What will be the theme for Indian economy and markets over the next one year?

The next year should see a fading negative short-term impact from structural reforms. Those reforms have had a short run negative impact but should be very positive for the long-term. Over the medium-term we see rising tax-to-GDP ratio as the formal sector becomes a bigger part of the economy and as more transactions take place using non-cash means.

Demonetization was not a success, contrary to earlier expectations. What are your thoughts on the bold move by the government?

The success of demonetization will not be evident for a while. We expect that its positive impact will take a while to become evident, but will become evident at some point.

What are your thoughts on GST? Do you think too many bold reforms back to back are a bad idea for India’s economic growth engine?

Many bold reforms often have a short-term negative impact even if that is very positive in the long run. The GST will likely be in that category. Having taxes equalized across the states in India is very helpful for business and helps cut costs of transport across state lines. It also is positive in that it likely reduces the occurrence of small-time corruption.
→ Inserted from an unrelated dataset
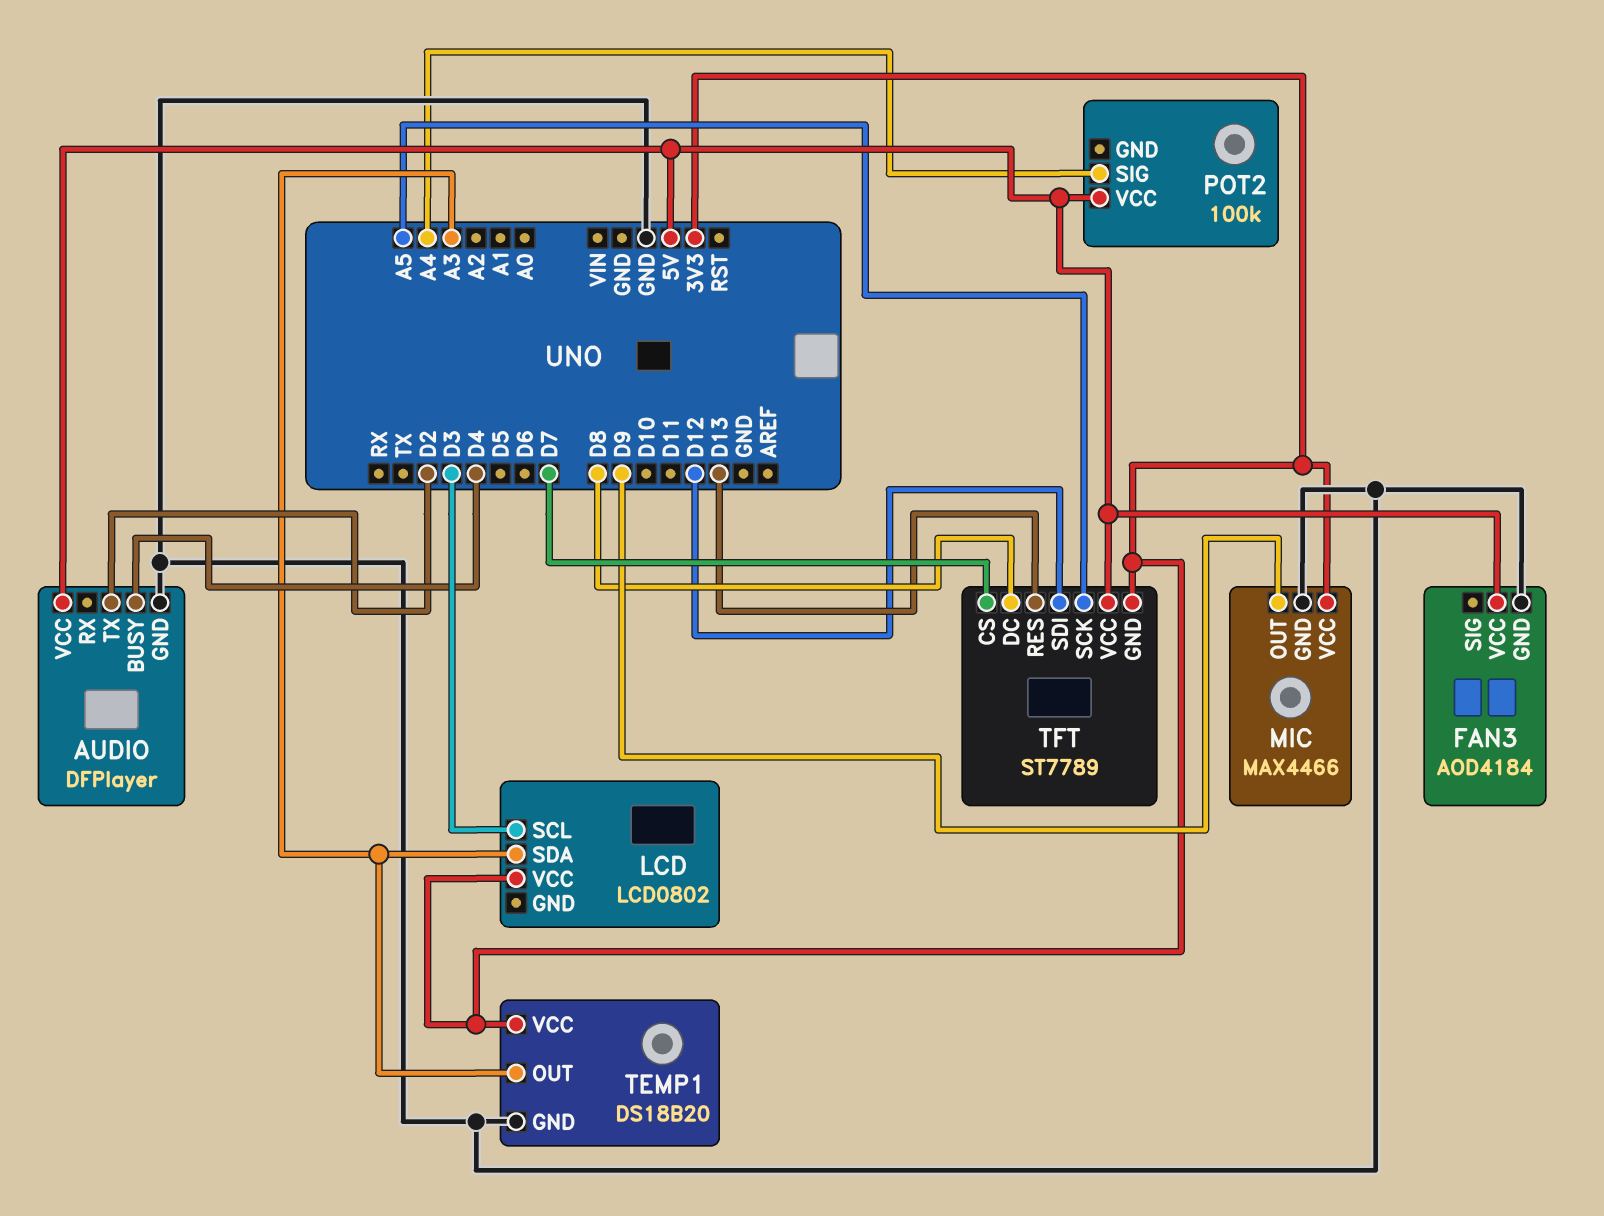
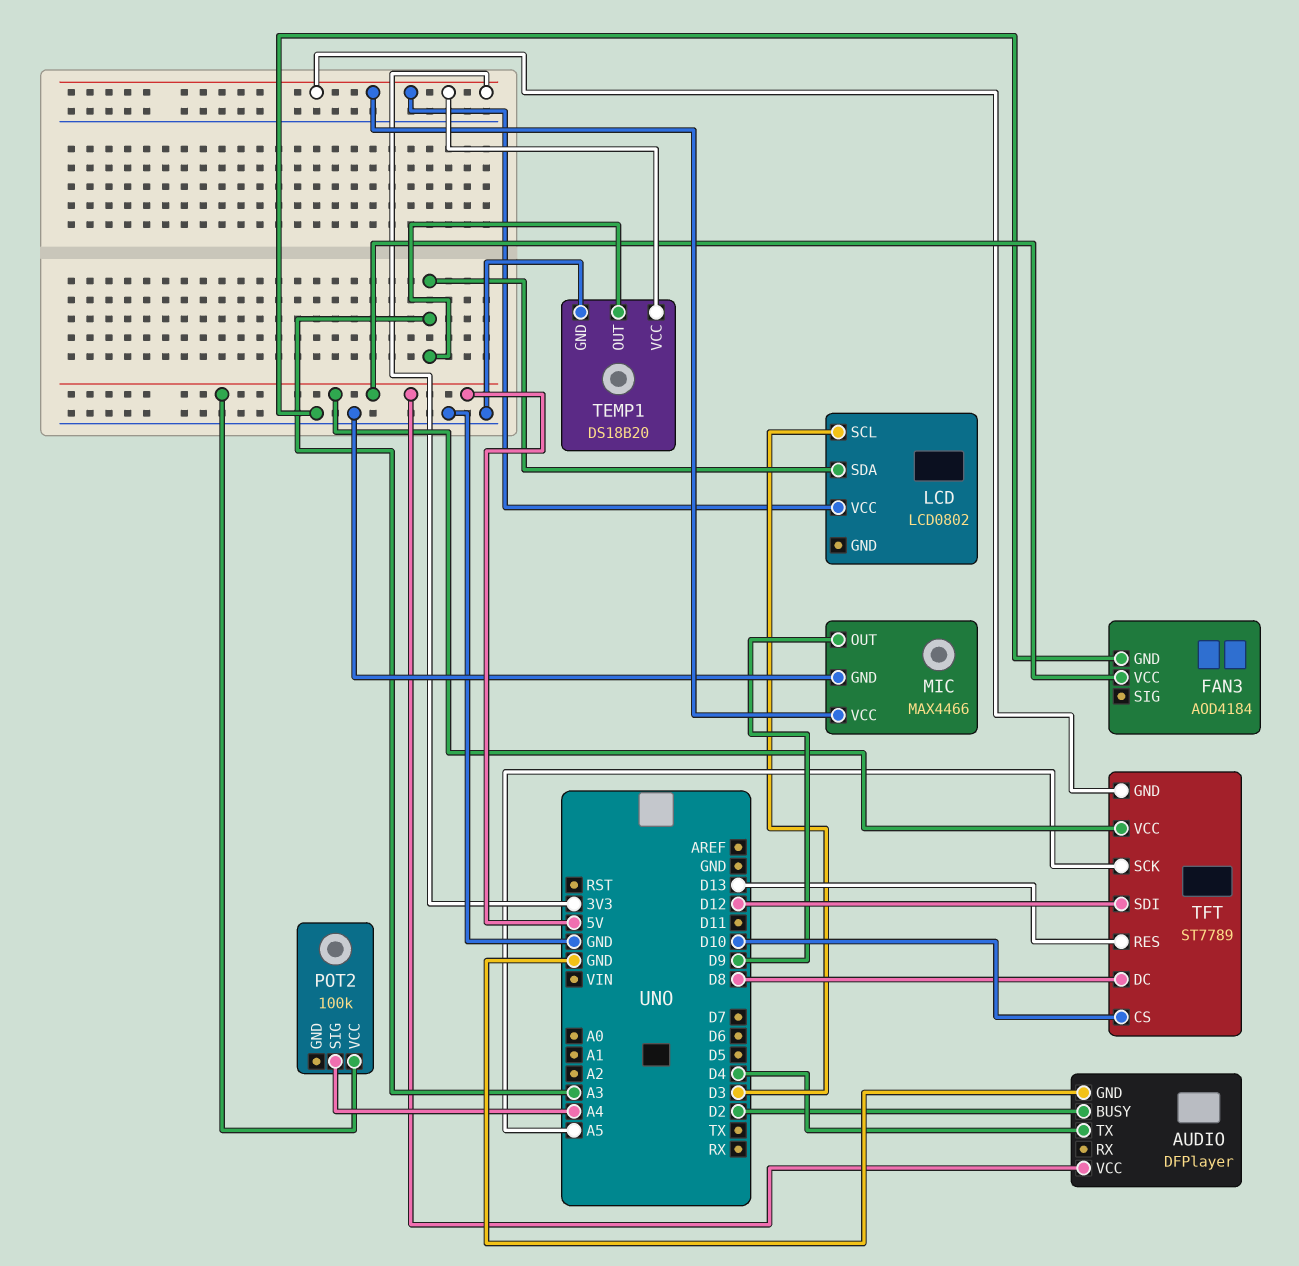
AUDIO pin BUSY: D4 -> D2
AUDIO pin TX: D2 -> D4
TFT pin CS: D7 -> D10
It will also bring more enterprises in the tax net and while its near-term impact will be formalization of the economy, over the medium-term it should lead to better tax collections.

Bad loans have been nagging problems for state-owned banks in India. What are your thoughts on the resolution process? Is this a problem bothering other economies too?

The RBI (Reserve Bank of India) has done the right thing in encouraging banks to recognize and provide for their NPLs Though it is a long process, the banking system would be much healthier as a result. Yes, other economies, especially China, have debt rising faster than nominal GDP. The Bank for International Settlements has been warning of the dangers of excessive debt levels.